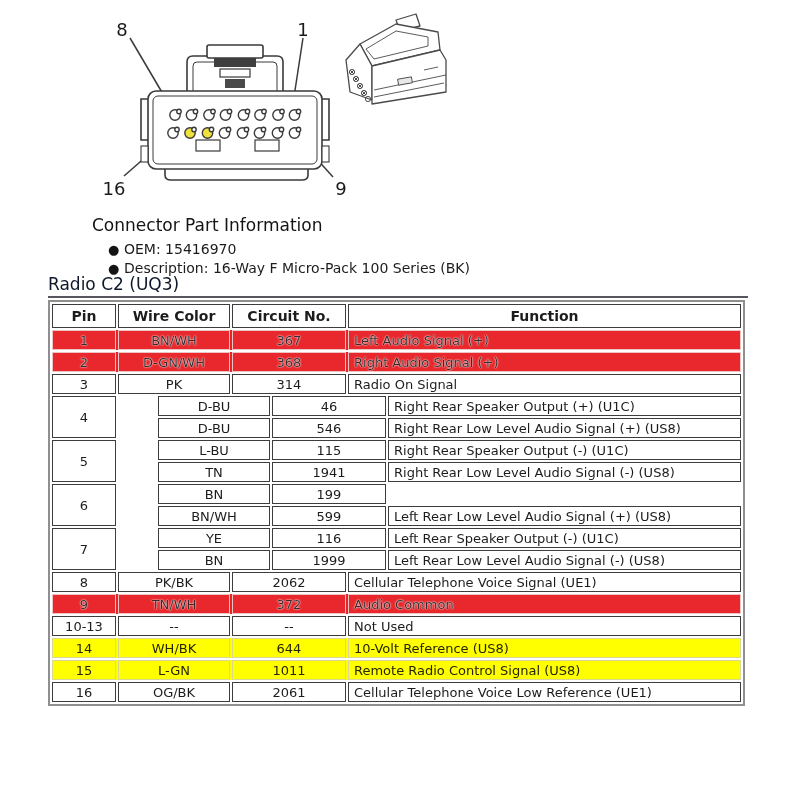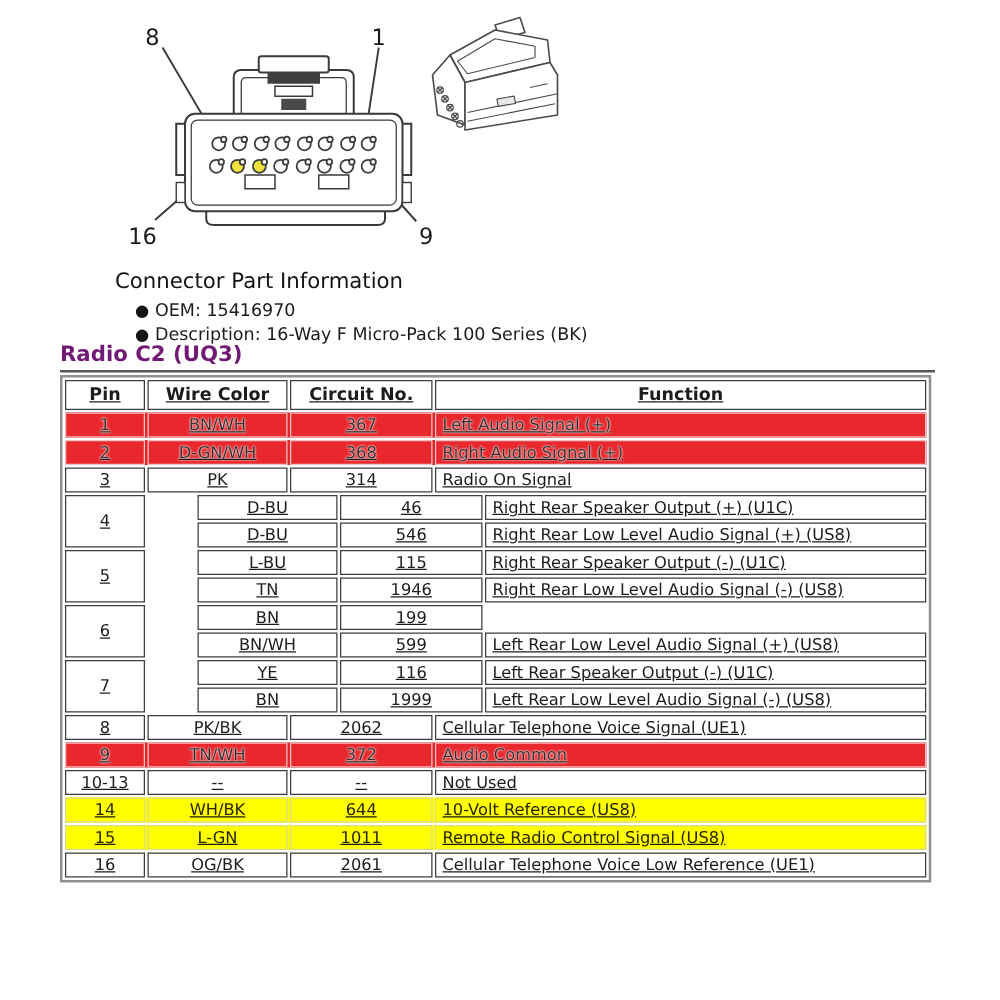--- a/index.html
+++ b/index.html
@@ -17,7 +17,7 @@
 
   
   .section-title{position:absolute;left:48px;top:274px;width:700px;
-                 font-size:17px;font-weight:bold;color:#701a75;
+                 font-size:17px;font-weight:normal;color:#0f172a;
                  border-bottom:2px solid #56565f;padding-bottom:2px;}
────────
TASK ITEM:
Word-for-word repeat, images excluded: return all the data.

RESULT OF THE EXERCISE:
--- a/index.html
+++ b/index.html
@@ -17,7 +17,7 @@
 
   
   .section-title{position:absolute;left:48px;top:274px;width:700px;
-                 font-size:17px;font-weight:bold;color:#701a75;
+                 font-size:17px;font-weight:normal;color:#0f172a;
                  border-bottom:2px solid #56565f;padding-bottom:2px;}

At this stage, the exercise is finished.